Your objective: Read the records below. Copy each line where the string "justify" occurs.

Saved entries:
┄┄┄┄┄┄

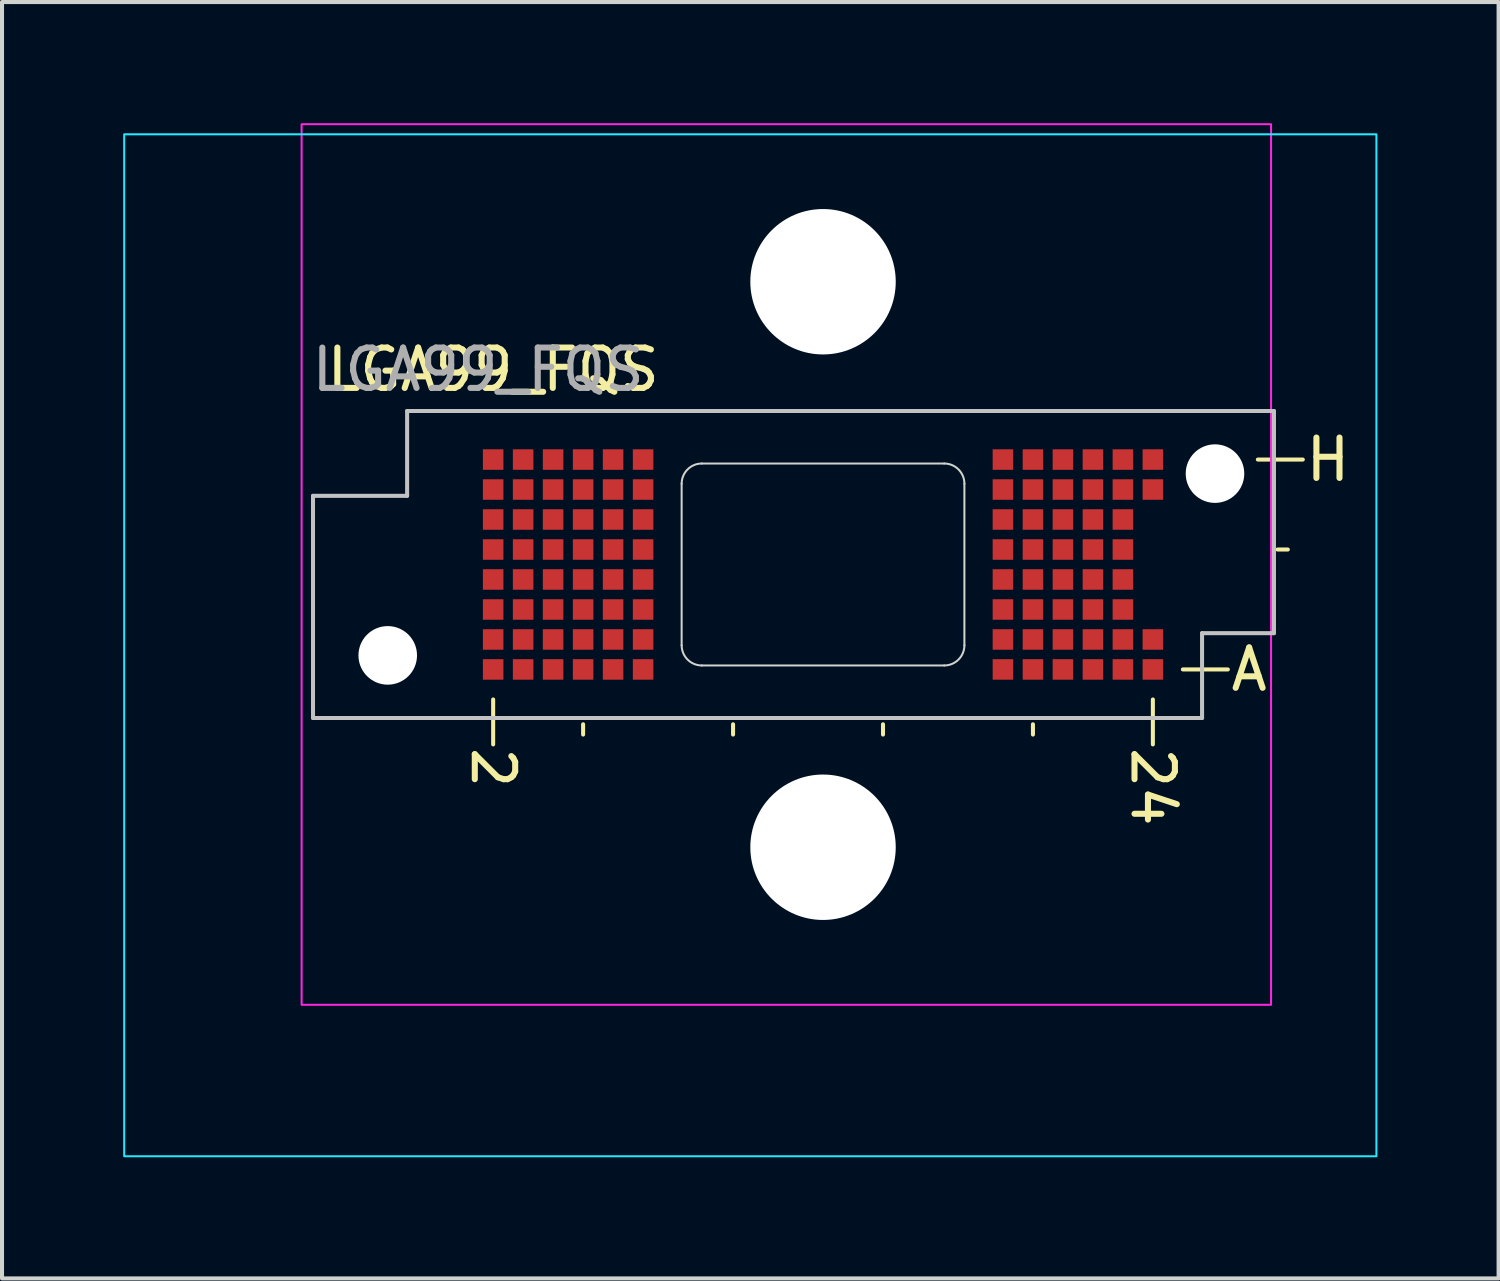
<source format=kicad_pcb>
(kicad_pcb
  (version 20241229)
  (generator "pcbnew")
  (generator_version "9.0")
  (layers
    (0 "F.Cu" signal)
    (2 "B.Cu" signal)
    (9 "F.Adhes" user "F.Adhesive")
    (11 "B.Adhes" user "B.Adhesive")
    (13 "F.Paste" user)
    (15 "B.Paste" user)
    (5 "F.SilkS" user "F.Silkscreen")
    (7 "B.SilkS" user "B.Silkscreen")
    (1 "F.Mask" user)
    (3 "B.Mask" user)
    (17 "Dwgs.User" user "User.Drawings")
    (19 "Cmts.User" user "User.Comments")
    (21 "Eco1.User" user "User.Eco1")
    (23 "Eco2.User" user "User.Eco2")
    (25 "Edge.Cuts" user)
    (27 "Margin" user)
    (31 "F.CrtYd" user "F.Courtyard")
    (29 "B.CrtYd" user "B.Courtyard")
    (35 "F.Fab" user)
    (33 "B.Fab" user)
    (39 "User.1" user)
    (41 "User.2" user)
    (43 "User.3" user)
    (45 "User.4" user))
  (footprint "LGA99_FQS"
    (layer "F.Cu")
    (at 17.325 10.925)
    (property "Reference" "LGA99_FQS" (at -8.166 -4.826 0) (unlocked yes) (layer "F.SilkS") (effects (font (size 1 1) (thickness 0.15))))
    (attr smd)
    (fp_line (start -8.166 4.454) (end -8.166 3.341) (stroke (width 0.1) (type default)) (layer "F.SilkS"))
    (fp_line (start -5.939 3.956) (end -5.939 4.21) (stroke (width 0.1) (type solid)) (layer "F.SilkS"))
    (fp_line (start -2.227 3.956) (end -2.227 4.21) (stroke (width 0.1) (type solid)) (layer "F.SilkS"))
    (fp_line (start 1.485 3.956) (end 1.485 4.21) (stroke (width 0.1) (type solid)) (layer "F.SilkS"))
    (fp_line (start 5.197 3.956) (end 5.197 4.21) (stroke (width 0.1) (type solid)) (layer "F.SilkS"))
    (fp_line (start 8.166 4.454) (end 8.166 3.341) (stroke (width 0.1) (type default)) (layer "F.SilkS"))
    (fp_line (start 10.022 2.598) (end 8.909 2.598) (stroke (width 0.1) (type default)) (layer "F.SilkS"))
    (fp_line (start 11.253 -0.371) (end 11.507 -0.371) (stroke (width 0.1) (type solid)) (layer "F.SilkS"))
    (fp_line (start 11.878 -2.598) (end 10.765 -2.598) (stroke (width 0.1) (type default)) (layer "F.SilkS"))
    (fp_line (start -12.626 -1.7) (end -12.626 3.8) (stroke (width 0.1) (type default)) (layer "Dwgs.User"))
    (fp_line (start -12.626 3.8) (end 9.384 3.8) (stroke (width 0.1) (type default)) (layer "Dwgs.User"))
    (fp_line (start -10.296 -3.8) (end -10.296 -1.7) (stroke (width 0.1) (type default)) (layer "Dwgs.User"))
    (fp_line (start -10.296 -1.7) (end -12.626 -1.7) (stroke (width 0.1) (type default)) (layer "Dwgs.User"))
    (fp_line (start 9.384 1.7) (end 11.164 1.7) (stroke (width 0.1) (type default)) (layer "Dwgs.User"))
    (fp_line (start 9.384 3.8) (end 9.384 1.7) (stroke (width 0.1) (type default)) (layer "Dwgs.User"))
    (fp_line (start 11.164 -3.8) (end -10.296 -3.8) (stroke (width 0.1) (type default)) (layer "Dwgs.User"))
    (fp_line (start 11.164 1.7) (end 11.164 -3.8) (stroke (width 0.1) (type default)) (layer "Dwgs.User"))
    (fp_line (start -3.5 2) (end -3.5 -2) (stroke (width 0.05) (type default)) (layer "Edge.Cuts"))
    (fp_line (start 3 -2.5) (end -3 -2.5) (stroke (width 0.05) (type default)) (layer "Edge.Cuts"))
    (fp_line (start 3 2.5) (end -3 2.5) (stroke (width 0.05) (type default)) (layer "Edge.Cuts"))
    (fp_line (start 3.5 2) (end 3.5 -2) (stroke (width 0.05) (type default)) (layer "Edge.Cuts"))
    (fp_arc (start -3.4996 -2) (mid -3.353153 -2.353553) (end -2.9996 -2.5) (stroke (width 0.05) (type default)) (layer "Edge.Cuts"))
    (fp_arc (start -2.9996 2.5) (mid -3.353153 2.353553) (end -3.4996 2) (stroke (width 0.05) (type default)) (layer "Edge.Cuts"))
    (fp_arc (start 3.0004 -2.5) (mid 3.353953 -2.353553) (end 3.5004 -2) (stroke (width 0.05) (type default)) (layer "Edge.Cuts"))
    (fp_arc (start 3.5004 2) (mid 3.353953 2.353553) (end 3.0004 2.5) (stroke (width 0.05) (type default)) (layer "Edge.Cuts"))
    (fp_rect (start -17.3 -10.65) (end 13.7 14.65) (stroke (width 0.05) (type default)) (fill no) (layer "B.CrtYd"))
    (fp_rect (start -12.908 -10.9) (end 11.092 10.9) (stroke (width 0.05) (type default)) (fill no) (layer "F.CrtYd"))
    (fp_text user "24" (at 8.166 4.454 270) (unlocked yes) (layer "F.SilkS") (effects (font (size 1 1) (thickness 0.15)) (justify left)))
    (fp_text user "H" (at 11.878 -2.598 0) (unlocked yes) (layer "F.SilkS") (effects (font (size 1 1) (thickness 0.15)) (justify left)))
    (fp_text user "A" (at 10.022 2.598 0) (unlocked yes) (layer "F.SilkS") (effects (font (size 1 1) (thickness 0.15)) (justify left)))
    (fp_text user "2" (at -8.166 4.454 270) (unlocked yes) (layer "F.SilkS") (effects (font (size 1 1) (thickness 0.15)) (justify left)))
    (fp_text user "${REFERENCE}" (at -8.538 -4.826 0) (unlocked yes) (layer "F.Fab") (effects (font (size 1 1) (thickness 0.15))))
    (pad "" np_thru_hole circle (at -10.776 2.25 180) (size 1.45 1.45) (drill 1.45) (layers "*.Cu" "*.Mask"))
    (pad "" np_thru_hole circle (at 0.0004 -7) (size 3.6 3.6) (drill 3.6) (layers "*.Cu" "*.Mask"))
    (pad "" np_thru_hole circle (at 0.0004 7) (size 3.6 3.6) (drill 3.6) (layers "*.Cu" "*.Mask"))
    (pad "" np_thru_hole circle (at 9.704 -2.25 180) (size 1.45 1.45) (drill 1.45) (layers "*.Cu" "*.Mask"))
    (pad "A2" smd rect (at -8.166 2.598 180) (size 0.508 0.508) (layers "F.Cu" "F.Mask"))
    (pad "A3" smd rect (at -7.424 2.598 180) (size 0.508 0.508) (layers "F.Cu" "F.Mask"))
    (pad "A4" smd rect (at -6.682 2.598 180) (size 0.508 0.508) (layers "F.Cu" "F.Mask"))
    (pad "A5" smd rect (at -5.939 2.598 180) (size 0.508 0.508) (layers "F.Cu" "F.Mask"))
    (pad "A6" smd rect (at -5.197 2.598 180) (size 0.508 0.508) (layers "F.Cu" "F.Mask"))
    (pad "A7" smd rect (at -4.454 2.598 180) (size 0.508 0.508) (layers "F.Cu" "F.Mask"))
    (pad "A19" smd rect (at 4.454 2.598 180) (size 0.508 0.508) (layers "F.Cu" "F.Mask"))
    (pad "A20" smd rect (at 5.197 2.598 180) (size 0.508 0.508) (layers "F.Cu" "F.Mask"))
    (pad "A21" smd rect (at 5.939 2.598 180) (size 0.508 0.508) (layers "F.Cu" "F.Mask"))
    (pad "A22" smd rect (at 6.682 2.598 180) (size 0.508 0.508) (layers "F.Cu" "F.Mask"))
    (pad "A23" smd rect (at 7.424 2.598 180) (size 0.508 0.508) (layers "F.Cu" "F.Mask"))
    (pad "A24" smd rect (at 8.166 2.598 180) (size 0.508 0.508) (layers "F.Cu" "F.Mask"))
    (pad "B2" smd rect (at -8.166 1.856 180) (size 0.508 0.508) (layers "F.Cu" "F.Mask"))
    (pad "B3" smd rect (at -7.424 1.856 180) (size 0.508 0.508) (layers "F.Cu" "F.Mask"))
    (pad "B4" smd rect (at -6.682 1.856 180) (size 0.508 0.508) (layers "F.Cu" "F.Mask"))
    (pad "B5" smd rect (at -5.939 1.856 180) (size 0.508 0.508) (layers "F.Cu" "F.Mask"))
    (pad "B6" smd rect (at -5.197 1.856 180) (size 0.508 0.508) (layers "F.Cu" "F.Mask"))
    (pad "B7" smd rect (at -4.454 1.856 180) (size 0.508 0.508) (layers "F.Cu" "F.Mask"))
    (pad "B19" smd rect (at 4.454 1.856 180) (size 0.508 0.508) (layers "F.Cu" "F.Mask"))
    (pad "B20" smd rect (at 5.197 1.856 180) (size 0.508 0.508) (layers "F.Cu" "F.Mask"))
    (pad "B21" smd rect (at 5.939 1.856 180) (size 0.508 0.508) (layers "F.Cu" "F.Mask"))
    (pad "B22" smd rect (at 6.682 1.856 180) (size 0.508 0.508) (layers "F.Cu" "F.Mask"))
    (pad "B23" smd rect (at 7.424 1.856 180) (size 0.508 0.508) (layers "F.Cu" "F.Mask"))
    (pad "B24" smd rect (at 8.166 1.856 180) (size 0.508 0.508) (layers "F.Cu" "F.Mask"))
    (pad "C2" smd rect (at -8.166 1.114 180) (size 0.508 0.508) (layers "F.Cu" "F.Mask"))
    (pad "C3" smd rect (at -7.424 1.114 180) (size 0.508 0.508) (layers "F.Cu" "F.Mask"))
    (pad "C4" smd rect (at -6.682 1.114 180) (size 0.508 0.508) (layers "F.Cu" "F.Mask"))
    (pad "C5" smd rect (at -5.939 1.114 180) (size 0.508 0.508) (layers "F.Cu" "F.Mask"))
    (pad "C6" smd rect (at -5.197 1.114 180) (size 0.508 0.508) (layers "F.Cu" "F.Mask"))
    (pad "C7" smd rect (at -4.454 1.114 180) (size 0.508 0.508) (layers "F.Cu" "F.Mask"))
    (pad "C19" smd rect (at 4.454 1.114 180) (size 0.508 0.508) (layers "F.Cu" "F.Mask"))
    (pad "C20" smd rect (at 5.197 1.114 180) (size 0.508 0.508) (layers "F.Cu" "F.Mask"))
    (pad "C21" smd rect (at 5.939 1.114 180) (size 0.508 0.508) (layers "F.Cu" "F.Mask"))
    (pad "C22" smd rect (at 6.682 1.114 180) (size 0.508 0.508) (layers "F.Cu" "F.Mask"))
    (pad "C23" smd rect (at 7.424 1.114 180) (size 0.508 0.508) (layers "F.Cu" "F.Mask"))
    (pad "D2" smd rect (at -8.166 0.371 180) (size 0.508 0.508) (layers "F.Cu" "F.Mask"))
    (pad "D3" smd rect (at -7.424 0.371 180) (size 0.508 0.508) (layers "F.Cu" "F.Mask"))
    (pad "D4" smd rect (at -6.682 0.371 180) (size 0.508 0.508) (layers "F.Cu" "F.Mask"))
    (pad "D5" smd rect (at -5.939 0.371 180) (size 0.508 0.508) (layers "F.Cu" "F.Mask"))
    (pad "D6" smd rect (at -5.197 0.371 180) (size 0.508 0.508) (layers "F.Cu" "F.Mask"))
    (pad "D7" smd rect (at -4.454 0.371 180) (size 0.508 0.508) (layers "F.Cu" "F.Mask"))
    (pad "D19" smd rect (at 4.454 0.371 180) (size 0.508 0.508) (layers "F.Cu" "F.Mask"))
    (pad "D20" smd rect (at 5.197 0.371 180) (size 0.508 0.508) (layers "F.Cu" "F.Mask"))
    (pad "D21" smd rect (at 5.939 0.371 180) (size 0.508 0.508) (layers "F.Cu" "F.Mask"))
    (pad "D22" smd rect (at 6.682 0.371 180) (size 0.508 0.508) (layers "F.Cu" "F.Mask"))
    (pad "D23" smd rect (at 7.424 0.371 180) (size 0.508 0.508) (layers "F.Cu" "F.Mask"))
    (pad "E2" smd rect (at -8.166 -0.371 180) (size 0.508 0.508) (layers "F.Cu" "F.Mask"))
    (pad "E3" smd rect (at -7.424 -0.371 180) (size 0.508 0.508) (layers "F.Cu" "F.Mask"))
    (pad "E4" smd rect (at -6.682 -0.371 180) (size 0.508 0.508) (layers "F.Cu" "F.Mask"))
    (pad "E5" smd rect (at -5.939 -0.371 180) (size 0.508 0.508) (layers "F.Cu" "F.Mask"))
    (pad "E6" smd rect (at -5.197 -0.371 180) (size 0.508 0.508) (layers "F.Cu" "F.Mask"))
    (pad "E7" smd rect (at -4.454 -0.371 180) (size 0.508 0.508) (layers "F.Cu" "F.Mask"))
    (pad "E19" smd rect (at 4.454 -0.371 180) (size 0.508 0.508) (layers "F.Cu" "F.Mask"))
    (pad "E20" smd rect (at 5.197 -0.371 180) (size 0.508 0.508) (layers "F.Cu" "F.Mask"))
    (pad "E21" smd rect (at 5.939 -0.371 180) (size 0.508 0.508) (layers "F.Cu" "F.Mask"))
    (pad "E22" smd rect (at 6.682 -0.371 180) (size 0.508 0.508) (layers "F.Cu" "F.Mask"))
    (pad "E23" smd rect (at 7.424 -0.371 180) (size 0.508 0.508) (layers "F.Cu" "F.Mask"))
    (pad "F2" smd rect (at -8.166 -1.114 180) (size 0.508 0.508) (layers "F.Cu" "F.Mask"))
    (pad "F3" smd rect (at -7.424 -1.114 180) (size 0.508 0.508) (layers "F.Cu" "F.Mask"))
    (pad "F4" smd rect (at -6.682 -1.114 180) (size 0.508 0.508) (layers "F.Cu" "F.Mask"))
    (pad "F5" smd rect (at -5.939 -1.114 180) (size 0.508 0.508) (layers "F.Cu" "F.Mask"))
    (pad "F6" smd rect (at -5.197 -1.114 180) (size 0.508 0.508) (layers "F.Cu" "F.Mask"))
    (pad "F7" smd rect (at -4.454 -1.114 180) (size 0.508 0.508) (layers "F.Cu" "F.Mask"))
    (pad "F19" smd rect (at 4.454 -1.114 180) (size 0.508 0.508) (layers "F.Cu" "F.Mask"))
    (pad "F20" smd rect (at 5.197 -1.114 180) (size 0.508 0.508) (layers "F.Cu" "F.Mask"))
    (pad "F21" smd rect (at 5.939 -1.114 180) (size 0.508 0.508) (layers "F.Cu" "F.Mask"))
    (pad "F22" smd rect (at 6.682 -1.114 180) (size 0.508 0.508) (layers "F.Cu" "F.Mask"))
    (pad "F23" smd rect (at 7.424 -1.114 180) (size 0.508 0.508) (layers "F.Cu" "F.Mask"))
    (pad "G2" smd rect (at -8.166 -1.856 180) (size 0.508 0.508) (layers "F.Cu" "F.Mask"))
    (pad "G3" smd rect (at -7.424 -1.856 180) (size 0.508 0.508) (layers "F.Cu" "F.Mask"))
    (pad "G4" smd rect (at -6.682 -1.856 180) (size 0.508 0.508) (layers "F.Cu" "F.Mask"))
    (pad "G5" smd rect (at -5.939 -1.856 180) (size 0.508 0.508) (layers "F.Cu" "F.Mask"))
    (pad "G6" smd rect (at -5.197 -1.856 180) (size 0.508 0.508) (layers "F.Cu" "F.Mask"))
    (pad "G7" smd rect (at -4.454 -1.856 180) (size 0.508 0.508) (layers "F.Cu" "F.Mask"))
    (pad "G19" smd rect (at 4.454 -1.856 180) (size 0.508 0.508) (layers "F.Cu" "F.Mask"))
    (pad "G20" smd rect (at 5.197 -1.856 180) (size 0.508 0.508) (layers "F.Cu" "F.Mask"))
    (pad "G21" smd rect (at 5.939 -1.856 180) (size 0.508 0.508) (layers "F.Cu" "F.Mask"))
    (pad "G22" smd rect (at 6.682 -1.856 180) (size 0.508 0.508) (layers "F.Cu" "F.Mask"))
    (pad "G23" smd rect (at 7.424 -1.856 180) (size 0.508 0.508) (layers "F.Cu" "F.Mask"))
    (pad "G24" smd rect (at 8.166 -1.856 180) (size 0.508 0.508) (layers "F.Cu" "F.Mask"))
    (pad "H2" smd rect (at -8.166 -2.598 180) (size 0.508 0.508) (layers "F.Cu" "F.Mask"))
    (pad "H3" smd rect (at -7.424 -2.598 180) (size 0.508 0.508) (layers "F.Cu" "F.Mask"))
    (pad "H4" smd rect (at -6.682 -2.598 180) (size 0.508 0.508) (layers "F.Cu" "F.Mask"))
    (pad "H5" smd rect (at -5.939 -2.598 180) (size 0.508 0.508) (layers "F.Cu" "F.Mask"))
    (pad "H6" smd rect (at -5.197 -2.598 180) (size 0.508 0.508) (layers "F.Cu" "F.Mask"))
    (pad "H7" smd rect (at -4.454 -2.598 180) (size 0.508 0.508) (layers "F.Cu" "F.Mask"))
    (pad "H19" smd rect (at 4.454 -2.598 180) (size 0.508 0.508) (layers "F.Cu" "F.Mask"))
    (pad "H20" smd rect (at 5.197 -2.598 180) (size 0.508 0.508) (layers "F.Cu" "F.Mask"))
    (pad "H21" smd rect (at 5.939 -2.598 180) (size 0.508 0.508) (layers "F.Cu" "F.Mask"))
    (pad "H22" smd rect (at 6.682 -2.598 180) (size 0.508 0.508) (layers "F.Cu" "F.Mask"))
    (pad "H23" smd rect (at 7.424 -2.598 180) (size 0.508 0.508) (layers "F.Cu" "F.Mask"))
    (pad "H24" smd rect (at 8.166 -2.598 180) (size 0.508 0.508) (layers "F.Cu" "F.Mask")))
  (gr_rect
    (start -3 -3)
    (end 34.05 28.6)
    (stroke (width 0.1) (type default))
    (fill no)
    (layer "Edge.Cuts")))
</source>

┄┄┄┄┄┄

Task answer:
    (fp_text user "24" (at 8.166 4.454 270) (unlocked yes) (layer "F.SilkS") (effects (font (size 1 1) (thickness 0.15)) (justify left)))
    (fp_text user "H" (at 11.878 -2.598 0) (unlocked yes) (layer "F.SilkS") (effects (font (size 1 1) (thickness 0.15)) (justify left)))
    (fp_text user "A" (at 10.022 2.598 0) (unlocked yes) (layer "F.SilkS") (effects (font (size 1 1) (thickness 0.15)) (justify left)))
    (fp_text user "2" (at -8.166 4.454 270) (unlocked yes) (layer "F.SilkS") (effects (font (size 1 1) (thickness 0.15)) (justify left)))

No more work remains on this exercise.